▶ **Description of the task**
Copy out the lines of the items below, starting with the line that contains "order: Unionida" and ending with the line that contains "scientific name: Dracaena aletriformis", with both of those lines included.

▶ **Items**

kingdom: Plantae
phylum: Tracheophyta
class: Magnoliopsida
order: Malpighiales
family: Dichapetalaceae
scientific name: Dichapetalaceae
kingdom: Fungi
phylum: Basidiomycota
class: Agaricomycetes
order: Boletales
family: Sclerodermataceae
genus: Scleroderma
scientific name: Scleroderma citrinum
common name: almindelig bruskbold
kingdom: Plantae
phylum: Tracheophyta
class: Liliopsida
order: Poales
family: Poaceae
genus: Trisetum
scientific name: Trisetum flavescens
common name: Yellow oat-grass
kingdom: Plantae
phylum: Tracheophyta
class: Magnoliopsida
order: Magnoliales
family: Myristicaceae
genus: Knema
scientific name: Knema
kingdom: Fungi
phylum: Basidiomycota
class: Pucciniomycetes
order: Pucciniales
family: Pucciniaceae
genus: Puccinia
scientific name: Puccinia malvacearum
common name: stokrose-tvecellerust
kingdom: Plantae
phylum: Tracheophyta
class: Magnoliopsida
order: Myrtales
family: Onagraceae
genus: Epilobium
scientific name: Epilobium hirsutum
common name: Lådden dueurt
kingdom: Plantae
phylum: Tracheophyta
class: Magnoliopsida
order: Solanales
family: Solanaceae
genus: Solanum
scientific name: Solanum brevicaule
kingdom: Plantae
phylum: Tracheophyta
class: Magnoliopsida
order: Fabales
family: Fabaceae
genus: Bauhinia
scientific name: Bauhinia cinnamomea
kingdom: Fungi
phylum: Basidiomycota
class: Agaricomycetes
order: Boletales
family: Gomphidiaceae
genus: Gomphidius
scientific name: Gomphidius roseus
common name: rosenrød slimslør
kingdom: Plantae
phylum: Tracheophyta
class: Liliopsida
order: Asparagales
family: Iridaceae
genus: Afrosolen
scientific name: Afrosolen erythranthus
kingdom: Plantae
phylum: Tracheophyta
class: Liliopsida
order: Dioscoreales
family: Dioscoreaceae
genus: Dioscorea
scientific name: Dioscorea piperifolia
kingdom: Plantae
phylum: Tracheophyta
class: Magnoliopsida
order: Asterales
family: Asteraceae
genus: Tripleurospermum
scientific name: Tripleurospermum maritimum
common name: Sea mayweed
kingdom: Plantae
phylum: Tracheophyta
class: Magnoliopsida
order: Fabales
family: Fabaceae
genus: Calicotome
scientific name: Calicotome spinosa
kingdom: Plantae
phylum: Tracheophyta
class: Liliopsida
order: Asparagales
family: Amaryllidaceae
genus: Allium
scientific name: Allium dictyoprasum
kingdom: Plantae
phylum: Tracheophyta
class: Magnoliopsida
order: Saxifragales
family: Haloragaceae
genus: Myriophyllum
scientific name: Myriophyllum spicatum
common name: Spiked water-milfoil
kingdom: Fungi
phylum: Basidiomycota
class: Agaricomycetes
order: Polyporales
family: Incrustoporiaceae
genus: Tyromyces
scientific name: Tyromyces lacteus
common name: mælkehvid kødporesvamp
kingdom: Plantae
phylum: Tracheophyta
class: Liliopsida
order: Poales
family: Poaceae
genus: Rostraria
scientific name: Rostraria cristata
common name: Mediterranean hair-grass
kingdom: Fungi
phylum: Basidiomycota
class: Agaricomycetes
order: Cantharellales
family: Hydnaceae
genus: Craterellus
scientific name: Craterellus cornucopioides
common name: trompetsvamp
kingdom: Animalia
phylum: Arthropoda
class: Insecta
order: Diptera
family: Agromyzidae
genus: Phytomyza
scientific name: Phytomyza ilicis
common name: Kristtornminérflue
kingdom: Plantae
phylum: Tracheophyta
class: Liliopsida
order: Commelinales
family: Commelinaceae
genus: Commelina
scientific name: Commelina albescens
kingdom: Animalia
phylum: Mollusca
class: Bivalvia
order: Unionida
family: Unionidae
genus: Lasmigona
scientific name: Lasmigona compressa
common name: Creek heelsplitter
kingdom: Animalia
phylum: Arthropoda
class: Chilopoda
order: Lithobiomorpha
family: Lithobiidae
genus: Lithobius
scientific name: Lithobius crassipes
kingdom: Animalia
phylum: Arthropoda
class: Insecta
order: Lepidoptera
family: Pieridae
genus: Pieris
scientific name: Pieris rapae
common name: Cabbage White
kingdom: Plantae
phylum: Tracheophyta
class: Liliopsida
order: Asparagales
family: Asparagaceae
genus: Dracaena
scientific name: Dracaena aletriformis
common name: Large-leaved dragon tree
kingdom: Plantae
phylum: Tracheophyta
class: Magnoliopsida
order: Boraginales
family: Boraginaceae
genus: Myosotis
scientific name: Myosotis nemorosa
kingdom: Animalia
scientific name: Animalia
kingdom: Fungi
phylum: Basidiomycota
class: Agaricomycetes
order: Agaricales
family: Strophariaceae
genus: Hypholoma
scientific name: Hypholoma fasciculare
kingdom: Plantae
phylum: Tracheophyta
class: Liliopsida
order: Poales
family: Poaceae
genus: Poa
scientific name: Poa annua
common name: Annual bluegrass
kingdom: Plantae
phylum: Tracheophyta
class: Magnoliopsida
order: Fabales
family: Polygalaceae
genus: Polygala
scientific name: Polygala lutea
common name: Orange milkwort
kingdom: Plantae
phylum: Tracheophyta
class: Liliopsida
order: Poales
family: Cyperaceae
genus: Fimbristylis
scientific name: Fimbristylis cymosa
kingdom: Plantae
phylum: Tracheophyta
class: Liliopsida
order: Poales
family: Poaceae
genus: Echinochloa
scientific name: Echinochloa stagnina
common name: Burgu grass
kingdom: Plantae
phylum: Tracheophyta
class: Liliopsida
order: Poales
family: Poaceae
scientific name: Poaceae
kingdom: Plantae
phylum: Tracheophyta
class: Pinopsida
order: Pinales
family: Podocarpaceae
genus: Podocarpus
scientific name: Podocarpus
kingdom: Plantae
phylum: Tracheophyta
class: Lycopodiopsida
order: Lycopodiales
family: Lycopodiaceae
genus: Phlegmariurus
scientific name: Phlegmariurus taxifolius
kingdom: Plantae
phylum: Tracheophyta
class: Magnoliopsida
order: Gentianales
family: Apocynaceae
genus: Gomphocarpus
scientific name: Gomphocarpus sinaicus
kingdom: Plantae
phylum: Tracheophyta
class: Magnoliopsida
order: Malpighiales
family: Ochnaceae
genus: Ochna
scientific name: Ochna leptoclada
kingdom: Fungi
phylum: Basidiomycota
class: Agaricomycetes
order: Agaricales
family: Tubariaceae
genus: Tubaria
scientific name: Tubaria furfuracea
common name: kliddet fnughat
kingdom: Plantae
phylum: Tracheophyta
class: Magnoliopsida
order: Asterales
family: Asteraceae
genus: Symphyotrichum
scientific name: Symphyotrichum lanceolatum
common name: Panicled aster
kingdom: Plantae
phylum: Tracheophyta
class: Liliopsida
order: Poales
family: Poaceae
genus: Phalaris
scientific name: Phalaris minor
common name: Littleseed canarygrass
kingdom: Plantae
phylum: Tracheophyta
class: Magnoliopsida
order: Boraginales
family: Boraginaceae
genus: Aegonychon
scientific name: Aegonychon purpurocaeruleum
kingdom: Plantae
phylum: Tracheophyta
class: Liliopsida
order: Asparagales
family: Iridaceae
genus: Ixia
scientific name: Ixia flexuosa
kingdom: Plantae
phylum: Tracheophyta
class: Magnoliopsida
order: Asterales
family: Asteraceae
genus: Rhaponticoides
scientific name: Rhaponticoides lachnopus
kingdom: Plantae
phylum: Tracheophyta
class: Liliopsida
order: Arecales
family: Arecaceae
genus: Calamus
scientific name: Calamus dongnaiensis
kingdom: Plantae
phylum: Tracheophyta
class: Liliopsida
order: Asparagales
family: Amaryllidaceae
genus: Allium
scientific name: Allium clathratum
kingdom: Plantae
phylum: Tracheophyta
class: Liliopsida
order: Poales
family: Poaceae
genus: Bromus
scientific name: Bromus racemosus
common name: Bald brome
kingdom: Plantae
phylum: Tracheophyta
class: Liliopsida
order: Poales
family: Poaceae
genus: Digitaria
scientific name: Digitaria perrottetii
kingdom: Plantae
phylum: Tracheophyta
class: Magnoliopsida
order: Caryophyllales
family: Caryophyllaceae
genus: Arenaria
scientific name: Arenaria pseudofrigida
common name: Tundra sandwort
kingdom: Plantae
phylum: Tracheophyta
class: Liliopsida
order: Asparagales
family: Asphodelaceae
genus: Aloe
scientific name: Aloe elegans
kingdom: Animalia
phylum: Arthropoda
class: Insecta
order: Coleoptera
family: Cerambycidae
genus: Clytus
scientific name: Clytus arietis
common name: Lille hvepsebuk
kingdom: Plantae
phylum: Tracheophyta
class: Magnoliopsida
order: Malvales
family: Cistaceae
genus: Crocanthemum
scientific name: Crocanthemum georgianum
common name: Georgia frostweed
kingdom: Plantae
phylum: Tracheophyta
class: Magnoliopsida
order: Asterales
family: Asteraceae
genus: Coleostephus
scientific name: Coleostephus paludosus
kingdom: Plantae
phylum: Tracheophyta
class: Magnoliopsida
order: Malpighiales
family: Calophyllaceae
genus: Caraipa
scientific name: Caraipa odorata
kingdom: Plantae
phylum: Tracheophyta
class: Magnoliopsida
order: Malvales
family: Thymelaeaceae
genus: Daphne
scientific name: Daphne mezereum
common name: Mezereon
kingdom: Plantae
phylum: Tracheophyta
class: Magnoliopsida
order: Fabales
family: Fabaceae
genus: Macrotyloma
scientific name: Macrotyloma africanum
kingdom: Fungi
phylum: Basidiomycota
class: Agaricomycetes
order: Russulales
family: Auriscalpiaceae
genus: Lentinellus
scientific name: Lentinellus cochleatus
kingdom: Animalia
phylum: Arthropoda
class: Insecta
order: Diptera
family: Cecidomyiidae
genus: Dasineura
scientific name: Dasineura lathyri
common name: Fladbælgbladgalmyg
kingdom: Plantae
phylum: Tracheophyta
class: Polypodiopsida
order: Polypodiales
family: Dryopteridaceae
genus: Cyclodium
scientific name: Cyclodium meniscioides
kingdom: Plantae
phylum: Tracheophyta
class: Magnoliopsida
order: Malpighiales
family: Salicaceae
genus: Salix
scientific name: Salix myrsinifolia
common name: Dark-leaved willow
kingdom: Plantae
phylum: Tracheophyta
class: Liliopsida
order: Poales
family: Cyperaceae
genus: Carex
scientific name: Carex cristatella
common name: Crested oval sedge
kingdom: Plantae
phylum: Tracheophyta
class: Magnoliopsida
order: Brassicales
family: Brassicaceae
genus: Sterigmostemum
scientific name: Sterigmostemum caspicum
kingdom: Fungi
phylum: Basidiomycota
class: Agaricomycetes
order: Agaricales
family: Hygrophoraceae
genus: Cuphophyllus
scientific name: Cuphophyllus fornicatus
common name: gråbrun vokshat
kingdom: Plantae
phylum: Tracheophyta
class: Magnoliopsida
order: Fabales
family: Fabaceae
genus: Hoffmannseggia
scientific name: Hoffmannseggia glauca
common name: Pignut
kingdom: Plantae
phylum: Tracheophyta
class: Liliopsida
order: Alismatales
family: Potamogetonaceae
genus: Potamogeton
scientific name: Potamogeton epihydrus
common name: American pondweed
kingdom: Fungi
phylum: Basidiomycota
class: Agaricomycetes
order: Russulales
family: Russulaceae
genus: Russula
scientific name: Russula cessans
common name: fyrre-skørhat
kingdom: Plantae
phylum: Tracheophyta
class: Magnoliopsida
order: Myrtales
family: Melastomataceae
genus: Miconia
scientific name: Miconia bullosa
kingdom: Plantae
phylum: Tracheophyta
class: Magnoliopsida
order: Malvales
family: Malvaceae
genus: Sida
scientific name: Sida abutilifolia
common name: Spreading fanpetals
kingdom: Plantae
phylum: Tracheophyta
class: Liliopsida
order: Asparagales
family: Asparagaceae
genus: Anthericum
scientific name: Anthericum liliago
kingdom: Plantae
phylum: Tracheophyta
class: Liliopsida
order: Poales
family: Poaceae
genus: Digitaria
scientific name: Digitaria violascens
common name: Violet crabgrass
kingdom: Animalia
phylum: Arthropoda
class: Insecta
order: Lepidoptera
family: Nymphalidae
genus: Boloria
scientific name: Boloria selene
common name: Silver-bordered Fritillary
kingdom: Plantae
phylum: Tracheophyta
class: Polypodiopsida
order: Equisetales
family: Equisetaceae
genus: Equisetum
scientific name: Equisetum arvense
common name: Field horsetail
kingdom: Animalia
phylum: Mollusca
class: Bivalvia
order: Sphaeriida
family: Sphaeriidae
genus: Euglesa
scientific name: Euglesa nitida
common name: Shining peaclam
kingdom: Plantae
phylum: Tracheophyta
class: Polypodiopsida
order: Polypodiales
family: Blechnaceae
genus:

▶ **Answer to this problem**
order: Unionida
family: Unionidae
genus: Lasmigona
scientific name: Lasmigona compressa
common name: Creek heelsplitter
kingdom: Animalia
phylum: Arthropoda
class: Chilopoda
order: Lithobiomorpha
family: Lithobiidae
genus: Lithobius
scientific name: Lithobius crassipes
kingdom: Animalia
phylum: Arthropoda
class: Insecta
order: Lepidoptera
family: Pieridae
genus: Pieris
scientific name: Pieris rapae
common name: Cabbage White
kingdom: Plantae
phylum: Tracheophyta
class: Liliopsida
order: Asparagales
family: Asparagaceae
genus: Dracaena
scientific name: Dracaena aletriformis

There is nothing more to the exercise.